PAGE EXTRACT

<<<<

AMG value depends heavily on model hierarchy. A Black Series car is not comparable with a standard AMG sedan. A rare, low-kilometre, well documented AMG can be strong. A high-kilometre luxury AMG with expensive deferred maintenance may be much less liquid.

06Aston Martin

Aston Martin has strong emotional appeal, British heritage and cultural recognition, but value retention is uneven.

In Australia, the strongest Aston Martin values usually sit in rare, manual, limited-production or highly specified cars.

The strongest Aston Martin segments usually include:

  • DBS Superleggera and Vanquish S;
  • V12 Vantage manual and V12 Vantage S manual;
  • Vantage GT12 and Vantage GT8;
  • One-77 and Vulcan;
  • Zagato-bodied modern models;
  • low-kilometre cars with complete history;
  • rare colours and special specifications.

Aston Martin needs model-level assessment. The badge is attractive, but it does not protect every model from depreciation. A rare manual V12 or limited-production special may be desirable. A more common automatic grand tourer with deferred maintenance may be harder to defend.

07Rolls-Royce

Rolls-Royce is a prestige marque, but it does not behave like Ferrari or Porsche.

New and near-new Rolls-Royce models can depreciate materially, especially where the original specification is highly personal. The strongest cars are usually those with broad buyer appeal, restrained specification, low kilometres, complete service records and clear ownership history.

The strongest Rolls-Royce segments usually include:

  • Phantom and Cullinan;
  • Ghost Black Badge and Wraith Black Badge;
  • Dawn;
  • limited Bespoke or special collection cars;
  • cars with conservative and desirable specification;
  • low-kilometre Australian-delivered examples.

Rolls-Royce value is highly sensitive to condition, colour, interior taste, service history and ownership costs. A distinctive bespoke specification may be expensive when new but harder to resell if the next buyer does not share the original owner's taste.

08Bentley

Bentley sits in a similar position to Rolls-Royce, but with a stronger performance and grand touring identity.

The strongest Bentley examples tend to be limited-production, performance-focused, low-kilometre and well specified. Standard luxury sedans and older grand tourers may depreciate heavily if maintenance costs and buyer depth are unfavourable.

The strongest Bentley segments usually include:

  • Continental GT Speed and Continental Supersports;
  • Mulliner variants;
  • Bentayga Speed;
  • Mulsanne Speed;
  • limited-production coachbuilt or special edition cars;
  • low-kilometre Australian-delivered examples;
  • cars with complete Bentley service records.

Bentley value depends on taste as much as badge. Colour, interior trim, wheel choice, options and condition can all materially affect buyer demand.

09BMW M

BMW M is strongest where the model has a clear enthusiast following, limited supply, manual transmission, low kilometres or special-series status.

>>>>

RECORDS SHOWN
<<<<

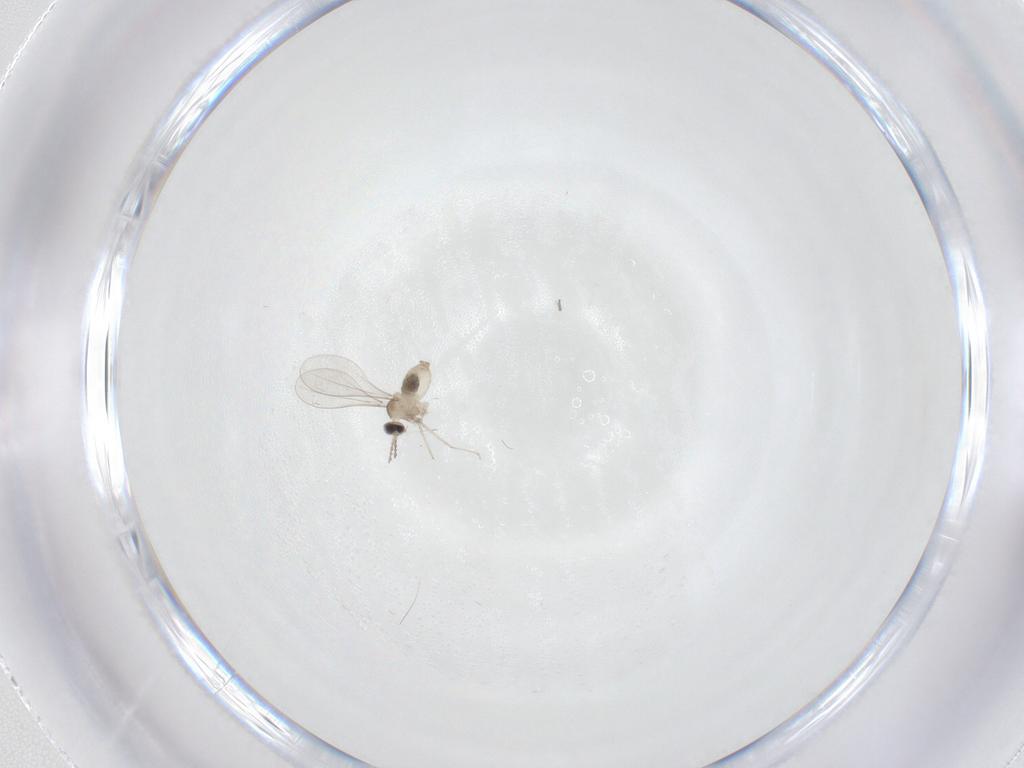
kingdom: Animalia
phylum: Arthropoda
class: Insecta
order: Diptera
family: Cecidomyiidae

>>>>
<<<<

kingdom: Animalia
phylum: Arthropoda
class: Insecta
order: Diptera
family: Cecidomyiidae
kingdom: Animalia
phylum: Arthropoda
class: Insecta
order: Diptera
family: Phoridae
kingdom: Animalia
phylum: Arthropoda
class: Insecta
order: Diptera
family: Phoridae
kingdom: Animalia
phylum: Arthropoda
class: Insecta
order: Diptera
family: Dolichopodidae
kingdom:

>>>>
<<<<

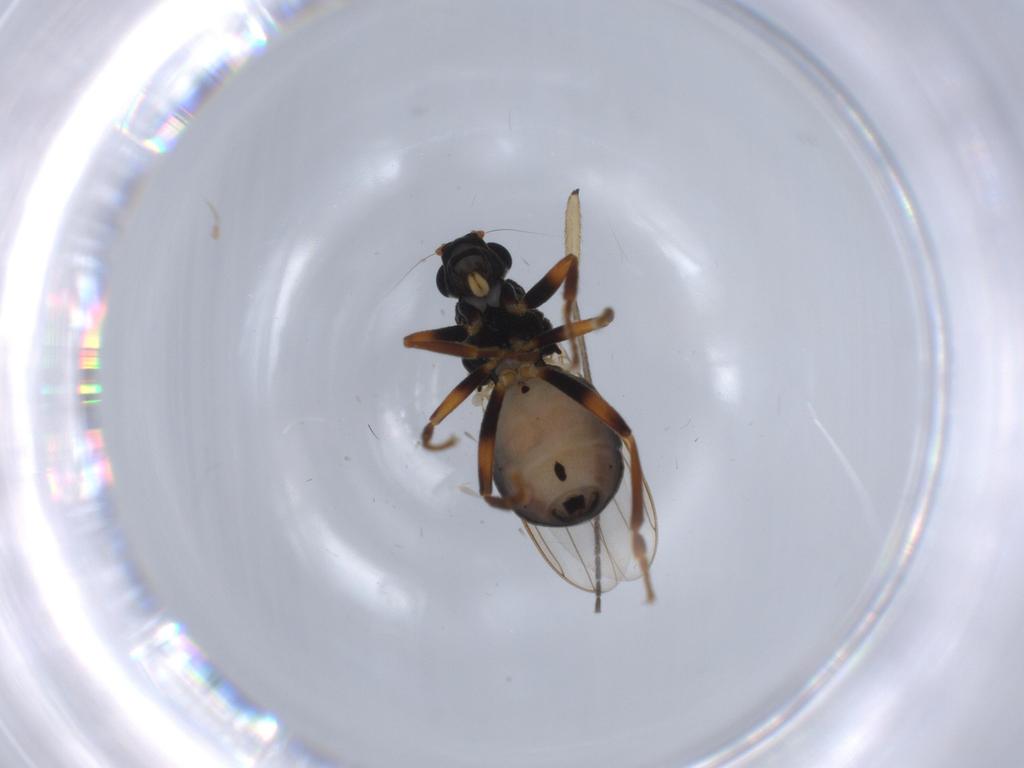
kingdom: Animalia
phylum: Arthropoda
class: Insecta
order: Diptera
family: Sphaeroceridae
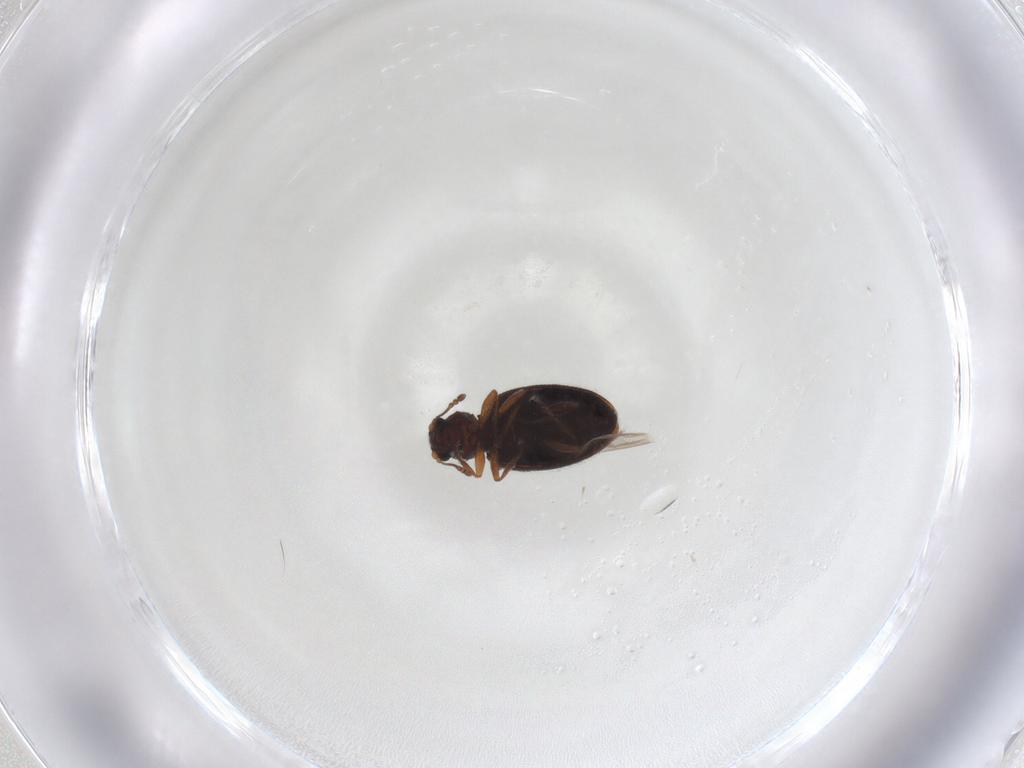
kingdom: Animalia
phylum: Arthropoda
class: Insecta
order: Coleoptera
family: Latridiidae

>>>>

TASK INSTRUCTIONS
Please extend the text on prestige car values, picking up after its last sentence about BMW M. You won't need the material.

EXERCISE OUTPUT
The strongest BMW M segments usually include:

  • M3 CS and M3 CSL;
  • M4 CSL;
  • M2 CS;
  • M5 CS;
  • 1M Coupe;
  • Z8;
  • low-kilometre manual M cars;
  • rare colours and limited-production variants.

BMW M value is sensitive to modification, service history, accident history and usage. Many cars are driven hard or altered. The best examples are usually original, low-kilometre, well documented and free of questionable modifications.

Classic and luxury car detail
Condition, originality and documentation are read at the level of the exact car, not the badge.

What usually does not hold value well

Some cars carry prestigious badges but still depreciate heavily.

The weaker value-retention categories often include:

  • standard luxury sedans;
  • large luxury SUVs without special specification;
  • common automatic grand tourers;
  • cars with highly personalised colours or interiors;
  • vehicles with expensive options but limited resale appeal;
  • high-kilometre supercars with deferred maintenance;
  • accident-repaired prestige cars;
  • poorly documented imports;
  • cars with incomplete service history;
  • modified cars without specialist buyer demand;
  • vehicles with finance, written-off or unclear title history.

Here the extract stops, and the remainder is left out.